More coverage may provide a deeper understanding of the ins and outs of Barrette's situation: Her current health insurance plan, she says, doesn't cover "extended hospital stays; it's not designed for that," says Barrette. Well, does it cover any hospitalization? "Outpatient only," responds Barrette. Nor does it cover ambulance service and some prenatal care. On the other hand, says Barrette, it does cover "most of my generic drugs that I need" and there's a $50 co-pay for doctors' appointments. "It's all I could afford right now," says Barrette.

In sum, it's a pray-that-you-don't-really-get-sick "plan." When asked if she ever required hospitalization, Barrette says she did. It happened when she was employed by Raytheon, which provided "excellent benefits." Ever since she left the company and started working as an independent contractor, "I haven't been hospitalized since then, thank God." Hospitalization is among the core requirements for health-care plans under Obamacare. [Washington Post, Erik Wemple Blog, 10/28/13]


Underinsurance Carries Many Of The Same Risks As Uninsurance

KFF: Underinsurance Can Lead To Lack Of Care, Medical Debt, "Other Severe Financial Problems." In a post titled "The 'Underinsurance' Problem Explained," the Kaiser Family Foundation pointed out that lack of adequate health insurance can lead to poor health outcomes and financial problems:

Some of the underinsured avoid going to the doctor or getting prescriptions filled because they can't afford it. Others end up with medical debt and other severe financial problems.

Often, sicker or older (those just short of qualifying for Medicare) people are underinsured because they can't afford comprehensive coverage.

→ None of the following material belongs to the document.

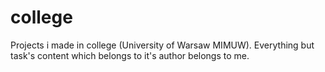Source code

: # college
Projects i made in college (University of Warsaw MIMUW).
Everything but task's content which belongs to it's author belongs to me.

One reason? Only 18 states limit how much insurers can base premiums on factors such as age, health status and gender. [Kaiser Family Foundation, 9/28/09]


Access to Care
Relative to those with more adequate insurance, the underinsured were significantly more likely to go without care because of costs. In fact, they reported rates of cost-related, forgone care close to those of the uninsured.

More than one-half of the underinsured (54%) and uninsured (59%) went without needed care during the year: they failed to fill a prescription, skipped a test or follow-up, failed to visit a doctor for a medical problem, and/or did not get specialist care.

Medical Bills
Levels of financial stress among the underinsured rivaled levels among the uninsured and were four times the rates observed among the more adequately insured.